Ide dari Peter Thiel tentang mengevaluasi sebuah bisnis.

Sebuah bisnis menciptakan X% nilai dan menangkap Y%

X dan Y adalah nilai yang independen.

Kebanyakan inovasi terbesar memiliki keuntungan yang habis karena persaingan, sehingga Y% mendekati nol.

contoh: kereta api, penerbangan, dll.

Ketika dia membuat PayPal, dia menghitung sebagian besar aliran kas datang dari tahun-tahun berikutnya, sehingga penting untuk mengevaluasi apakah bisnis akan tetap ada dalam jangka panjang, bukan hanya fokus pada tingkat pertumbuhan.

contoh: sebuah perusahaan bisa tumbuh 100% per tahun tetapi bangkrut dalam 5 tahun karena persaingan.
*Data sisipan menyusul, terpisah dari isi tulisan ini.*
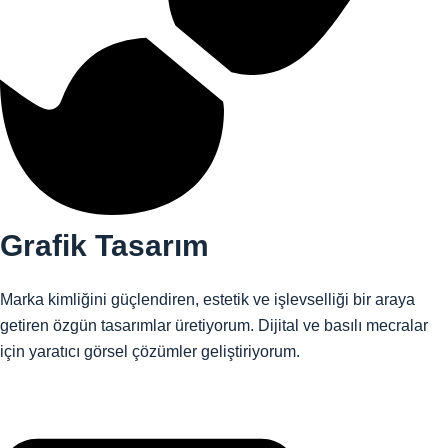
Grafik Tasarım
Marka kimliğini güçlendiren, estetik ve işlevselliği bir araya
getiren özgün tasarımlar üretiyorum. Dijital ve basılı mecralar
için yaratıcı görsel çözümler geliştiriyorum.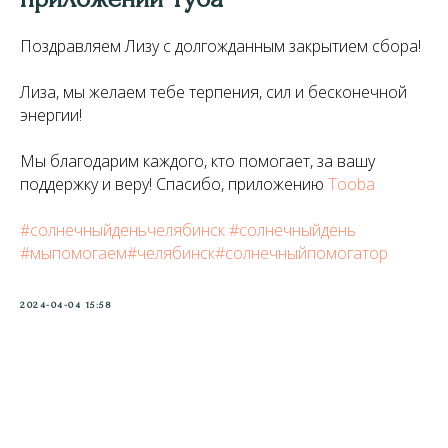
Поздравляем Лизу с долгожданным закрытием сбора!
Лиза, мы желаем тебе терпения, сил и бесконечной
энергии!
Мы благодарим каждого, кто помогает, за вашу
поддержку и веру! Спасибо, приложению
Tooba
#солнечныйденьчелябинск
#солнечныйдень
#мыпомогаем#челябинск#солнечныйпомогатор
2024-04-04 15:58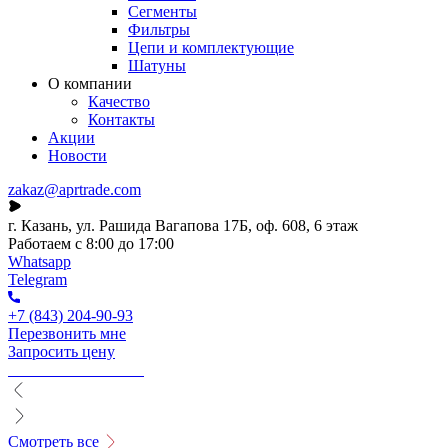
Сегменты
Фильтры
Цепи и комплектующие
Шатуны
О компании
Качество
Контакты
Акции
Новости
zakaz@aprtrade.com
г. Казань, ул. Рашида Вагапова 17Б, оф. 608, 6 этаж
Работаем с 8:00 до 17:00
Whatsapp
Telegram
+7 (843) 204-90-93
Перезвонить мне
Запросить цену
Смотреть все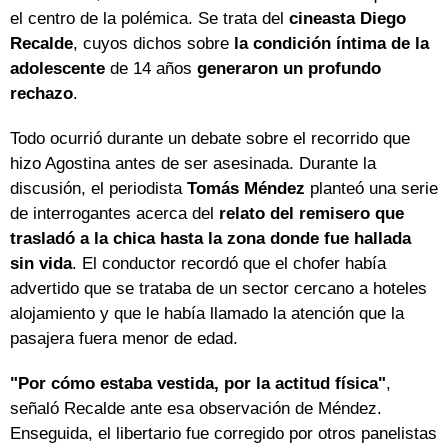
el centro de la polémica. Se trata del
cineasta Diego
Recalde
, cuyos dichos sobre
la condición íntima de la
adolescente
de 14 años
generaron un profundo
rechazo
.
Todo ocurrió durante un debate sobre el recorrido que
hizo Agostina antes de ser asesinada. Durante la
discusión, el periodista
Tomás Méndez
planteó una serie
de interrogantes acerca del
relato del remisero que
trasladó a la chica hasta la zona donde fue hallada
sin vida
. El conductor recordó que el chofer había
advertido que se trataba de un sector cercano a hoteles
alojamiento y que le había llamado la atención que la
pasajera fuera menor de edad.
"Por cómo estaba vestida, por la actitud física"
,
señaló Recalde ante esa observación de Méndez.
Enseguida, el libertario fue corregido por otros panelistas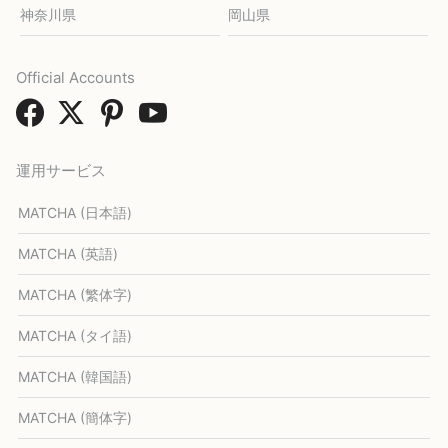
神奈川県
岡山県
Official Accounts
運用サービス
MATCHA (日本語)
MATCHA (英語)
MATCHA (繁体字)
MATCHA (タイ語)
MATCHA (韓国語)
MATCHA (簡体字)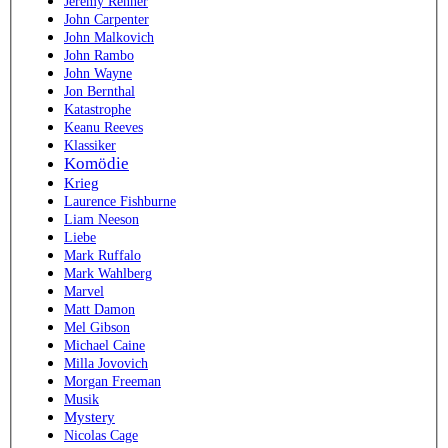
Jeremy Renner
John Carpenter
John Malkovich
John Rambo
John Wayne
Jon Bernthal
Katastrophe
Keanu Reeves
Klassiker
Komödie
Krieg
Laurence Fishburne
Liam Neeson
Liebe
Mark Ruffalo
Mark Wahlberg
Marvel
Matt Damon
Mel Gibson
Michael Caine
Milla Jovovich
Morgan Freeman
Musik
Mystery
Nicolas Cage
Maka dari itu, tidak layak untuk diinvestasikan dari sudut pandang investor.

Karena itu, dia menyukai bisnis yang bersifat monopoli karena Y% dan masa hidup bisnis.

Ini membuat saya berpikir, bagaimana cara tahu sebuah bisnis memiliki keunggulan yang kokoh dalam jangka panjang, terutama di dunia yang penuh dengan terobosan teknologi setiap hari? Salah satu cara dia mengevaluasi adalah apakah produk memiliki efek jaringan (network effect).

Memang benar, kita tidak tahu apa yang akan datang selanjutnya, dan inovasi baru tetap bisa mengganggu semua hal.

contoh: pencarian berbasis AI terhadap pencarian Google

(mungkin bukan contoh terbaik karena saat ini pencarian AI sebagian memperkuat pencarian Google)

Ada tweet dari @naval

"Pembelajaran berkelanjutan adalah satu-satunya keunggulan yang dapat dipertahankan."

Bukankah ini menyimpulkan bahwa kita harus selalu berinvestasi pada orang-orang yang berkompeten dan beretika, dan itu hampir menjadi satu-satunya faktor penentu?

Meskipun dalam buku "Poor Charlie's Almanack", Charlie menyatakan bahwa jika harus memilih antara bisnis yang bagus dan tim manajemen yang bagus, dia lebih condong ke bisnis yang bagus.

Saya sebenarnya bertanya-tanya apakah ini karena dia tidak berinvestasi pada bisnis dengan multiple tinggi (seperti yang dia gambarkan sebagai margin keselamatan tinggi), sehingga dia lebih condong ke sisi bisnis yang bagus, dan hal ini tidak berlaku terlalu banyak untuk perusahaan teknologi.